Let’s take a look at the five characteristics of meaningful play.
- Play should be relatively unstructured, and children should be allowed to make their own decisions. This fosters a sense of autonomy within the child and encourages them to make connections between choices and consequences. Open-ended materials such as blocks or play-dough can be played with in numerous ways and encourage children to be imaginative.
- Play should be intrinsically motivated. Children have a natural curiosity about the world and the impulse to play should stem from this curiosity. It’s important to note that this impulse to play is as strong as a child’s need for food and sleep.
- Play should immerse the child in the moment. When a child is truly at play, they lose awareness of time, space, and their surroundings. It’s in this place of suspended reality that children have the safety and security needed to explore their world and try new things.
- Play should be spontaneous. Unscripted play allows a child to make impulsive changes. Play is often completely unplanned and may transform in unexpected ways.
- Play should be enjoyable. It should always have a positive, emotional response attached to it. If play ceases to be enjoyable, then it simply becomes an activity.
Given the copious benefits of play, it might come as a surprise that within first-world cultures, rates of childhood play have been on the decline over the past 50 to 60 years. Unstructured play is often thought of as a “waste of time” by a society that values efficiency to a potentially harmful exent.
Consider the “Baby-boomers”. In the 1950’s, most elementary school children were allowed over two hours of recess a day. The school year was 5 weeks shorter, and students had much, MUCH less homework on a daily basis. Children were able to play during school, after school, and all day every day during the summer break. Play was unstructured and generally without much supervision. This provided ample opportunity for the development of the interpersonal and coping skills needed throughout adult life.
And yet, in our fast-paced, modern world, time once allocated for unstructured play has increasingly been dedicated to highly formalized recreational activities such as a dance class or basketball team.

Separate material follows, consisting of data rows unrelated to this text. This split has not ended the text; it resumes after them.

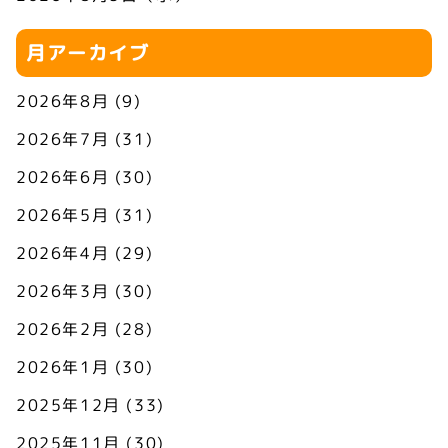
月アーカイブ
2026年8月
(9)
2026年7月
(31)
2026年6月
(30)
2026年5月
(31)
2026年4月
(29)
2026年3月
(30)
2026年2月
(28)
2026年1月
(30)
2025年12月
(33)
2025年11月
(30)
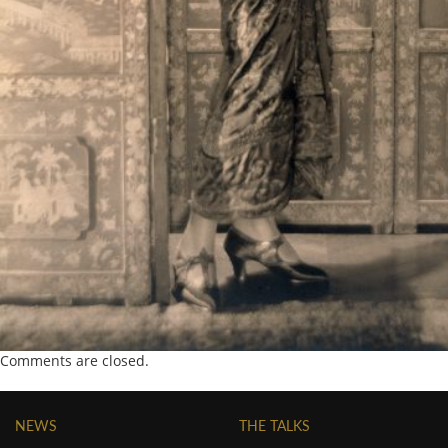
Comments are closed.
NEWS
THE TALKS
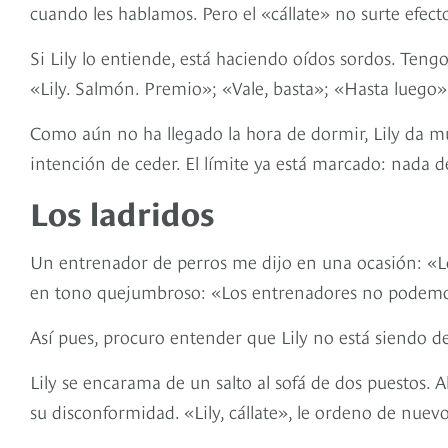
cuando les hablamos. Pero el «cállate» no surte efect
Si Lily lo entiende, está haciendo oídos sordos. Ten
«Lily. Salmón. Premio»; «Vale, basta»; «Hasta luego»
Como aún no ha llegado la hora de dormir, Lily da m
intención de ceder. El límite ya está marcado: nada de
Los ladridos
Un entrenador de perros me dijo en una ocasión: «Los
en tono quejumbroso: «Los entrenadores no podemos 
Así pues, procuro entender que Lily no está siendo des
Lily se encarama de un salto al sofá de dos puestos. 
su disconformidad. «Lily, cállate», le ordeno de nuev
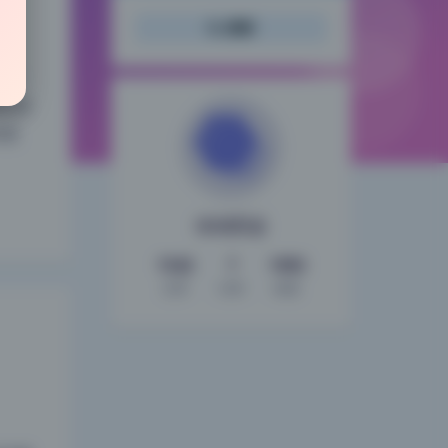
搜索
61
或者
清楚
倾城图鉴
1542
7
1092
文章
分类
标签
夜间模式
Sans Serif
Serif
浅阴影
深阴影
关闭
日落
暗化
灰度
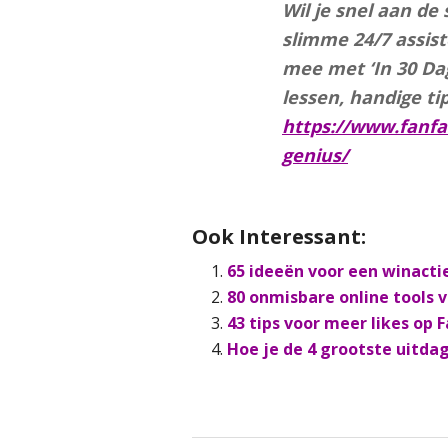
Wil je snel aan de
slimme 24/7 assis
mee met ‘In 30 Da
lessen, handige ti
https://www.fanfa
genius/
Ook Interessant:
65 ideeën voor een winacti
80 onmisbare online tools 
43 tips voor meer likes op 
Hoe je de 4 grootste uitda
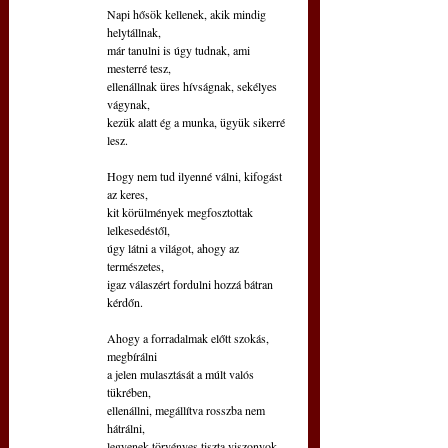
Napi hősök kellenek, akik mindig 
helytállnak,
már tanulni is úgy tudnak, ami 
mesterré tesz,
ellenállnak üres hívságnak, sekélyes 
vágynak,
kezük alatt ég a munka, ügyük sikerré 
lesz.
Hogy nem tud ilyenné válni, kifogást 
az keres,
kit körülmények megfosztottak 
lelkesedéstől,
úgy látni a világot, ahogy az 
természetes,
igaz válaszért fordulni hozzá bátran 
kérdőn.
Ahogy a forradalmak előtt szokás, 
megbírálni
a jelen mulasztását a múlt valós 
tükrében,
ellenállni, megállítva rosszba nem 
hátrálni,
legyenek törvényes tiszta viszonyok, 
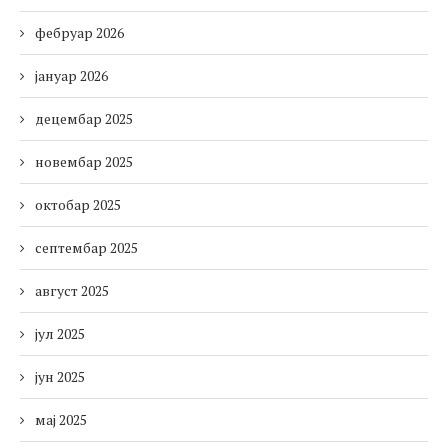
фебруар 2026
јануар 2026
децембар 2025
новембар 2025
октобар 2025
септембар 2025
август 2025
јул 2025
јун 2025
мај 2025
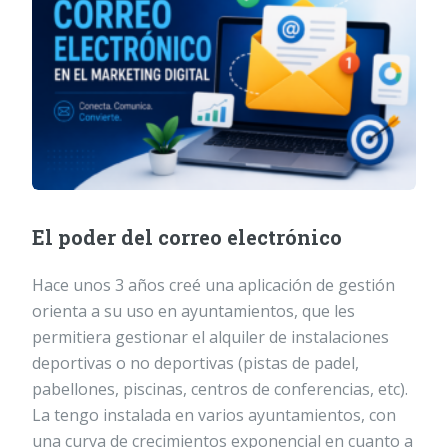
El poder del correo electrónico
Hace unos 3 años creé una aplicación de gestión
orienta a su uso en ayuntamientos, que les
permitiera gestionar el alquiler de instalaciones
deportivas o no deportivas (pistas de padel,
pabellones, piscinas, centros de conferencias, etc).
La tengo instalada en varios ayuntamientos, con
una curva de crecimientos exponencial en cuanto a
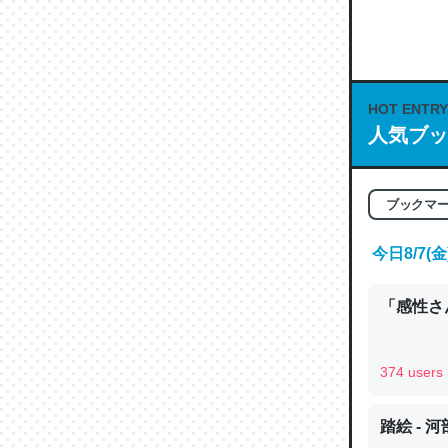
何気にC
な良記事。/続
─GPTの仕
HOT ENTRY
人気ブッ
これは良
ブックマ
の伏線」
やすく強
今日8/7
─GPTの仕
「感性さん
374 users
昆虫って
踏絵 - 
の600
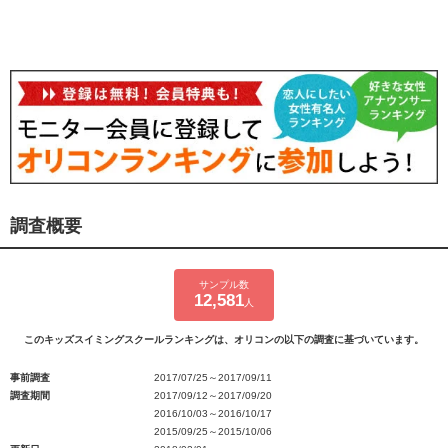
調査概要
サンプル数
12,581
人
このキッズスイミングスクールランキングは、オリコンの以下の調査に基づいています。
事前調査
2017/07/25～2017/09/11
調査期間
2017/09/12～2017/09/20
2016/10/03～2016/10/17
2015/09/25～2015/10/06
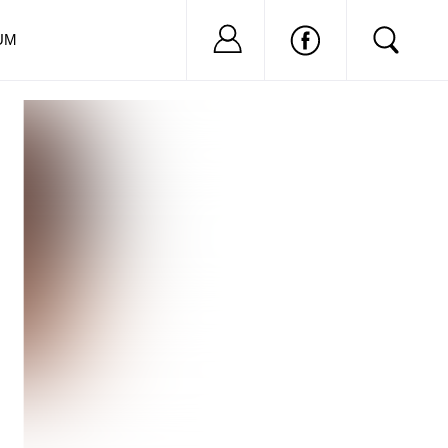
Nu ai cont?
Inregistreaza-
UM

While extracurricular activities are important, they lack many of the key features essential to healthy childhood play; they’re highly formalized with a strict set of rules and expectations that limit the creative expression and choices of the children involved. Furthermore, children may be motivated to participate in these activities not because they find them intrinsically rewarding in some way, but because they seek the approval or admiration of their parents or peers.
So what small changes can parents, teachers, and caregivers make to a child’s environment to encourage healthy play?
- Schedule time for unstructured play. Children may complain that they’re bored or don’t know what to do, but resist the urge to rush in and provide instructions. During healthy play, the structure is self-directed and established by the children themselves. Boredom can be a powerful catalyst for creativity.
- Have open-ended toys available such as blocks, playdough, legos etc. that can be played with in countless ways.
- Provide opportunities for group play with limited adult supervision. Children learn many important lessons and conflict resolution skills by playing and negotiating with one another.
- Limit the number of extracurricular activities. Again, it’s fine to make these a priority, but if they’re completely infringing upon a child’s opportunity for unstructured, creative play, they’ve become detrimental.
Keep in mind that healthy childhood play does NOT need to be expensive or extravagant. A ball of rubber bands, a paper airplane, a stick in the back-yard; such household objects are perfect for sparking the imaginations of children and encouraging them to play, learn, and develop.
We also encourage YOU to play with your child whenever the chance arises; whether you’re loading the dishwasher, doing laundry, working on your vehicle, or running some errands, there’s always an opportunity for an impromptu game of Eye Spy, Red-light Green-light, or Power Rangers. When parents and caregivers play with their children, they’re not only encouraging healthy development but re-establishing themselves as concrete sources of love and support in their child’s life. Prioritize opportunities for play. Your kids love and need it more than you know!